Where in the data below does the word "significant" appear? Copy every line that has it.

BEGIN DATASET SECTION

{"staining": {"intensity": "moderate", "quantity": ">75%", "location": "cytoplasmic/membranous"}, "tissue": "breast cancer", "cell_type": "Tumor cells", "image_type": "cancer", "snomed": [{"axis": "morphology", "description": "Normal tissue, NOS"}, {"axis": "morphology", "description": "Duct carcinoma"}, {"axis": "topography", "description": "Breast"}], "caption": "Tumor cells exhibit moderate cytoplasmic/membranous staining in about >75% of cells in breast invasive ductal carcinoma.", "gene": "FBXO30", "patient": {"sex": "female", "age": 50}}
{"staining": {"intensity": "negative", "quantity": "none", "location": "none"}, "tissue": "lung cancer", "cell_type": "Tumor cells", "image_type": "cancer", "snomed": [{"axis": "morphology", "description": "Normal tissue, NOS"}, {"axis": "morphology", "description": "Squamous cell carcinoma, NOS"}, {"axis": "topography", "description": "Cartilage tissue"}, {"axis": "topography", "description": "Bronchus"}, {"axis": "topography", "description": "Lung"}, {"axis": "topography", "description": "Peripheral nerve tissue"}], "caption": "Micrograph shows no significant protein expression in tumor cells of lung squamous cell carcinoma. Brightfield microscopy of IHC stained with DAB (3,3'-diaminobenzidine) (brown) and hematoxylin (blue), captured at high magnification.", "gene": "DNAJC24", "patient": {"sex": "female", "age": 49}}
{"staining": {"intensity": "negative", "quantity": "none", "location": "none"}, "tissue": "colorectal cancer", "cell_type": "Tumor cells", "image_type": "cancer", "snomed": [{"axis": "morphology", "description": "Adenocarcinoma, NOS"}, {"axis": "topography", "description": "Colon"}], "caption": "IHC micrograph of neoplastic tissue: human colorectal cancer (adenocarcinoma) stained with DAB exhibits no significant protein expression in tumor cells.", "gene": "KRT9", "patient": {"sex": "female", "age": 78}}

END DATASET SECTION

__SOLUTION__:
{"staining": {"intensity": "negative", "quantity": "none", "location": "none"}, "tissue": "lung cancer", "cell_type": "Tumor cells", "image_type": "cancer", "snomed": [{"axis": "morphology", "description": "Normal tissue, NOS"}, {"axis": "morphology", "description": "Squamous cell carcinoma, NOS"}, {"axis": "topography", "description": "Cartilage tissue"}, {"axis": "topography", "description": "Bronchus"}, {"axis": "topography", "description": "Lung"}, {"axis": "topography", "description": "Peripheral nerve tissue"}], "caption": "Micrograph shows no significant protein expression in tumor cells of lung squamous cell carcinoma. Brightfield microscopy of IHC stained with DAB (3,3'-diaminobenzidine) (brown) and hematoxylin (blue), captured at high magnification.", "gene": "DNAJC24", "patient": {"sex": "female", "age": 49}}
{"staining": {"intensity": "negative", "quantity": "none", "location": "none"}, "tissue": "colorectal cancer", "cell_type": "Tumor cells", "image_type": "cancer", "snomed": [{"axis": "morphology", "description": "Adenocarcinoma, NOS"}, {"axis": "topography", "description": "Colon"}], "caption": "IHC micrograph of neoplastic tissue: human colorectal cancer (adenocarcinoma) stained with DAB exhibits no significant protein expression in tumor cells.", "gene": "KRT9", "patient": {"sex": "female", "age": 78}}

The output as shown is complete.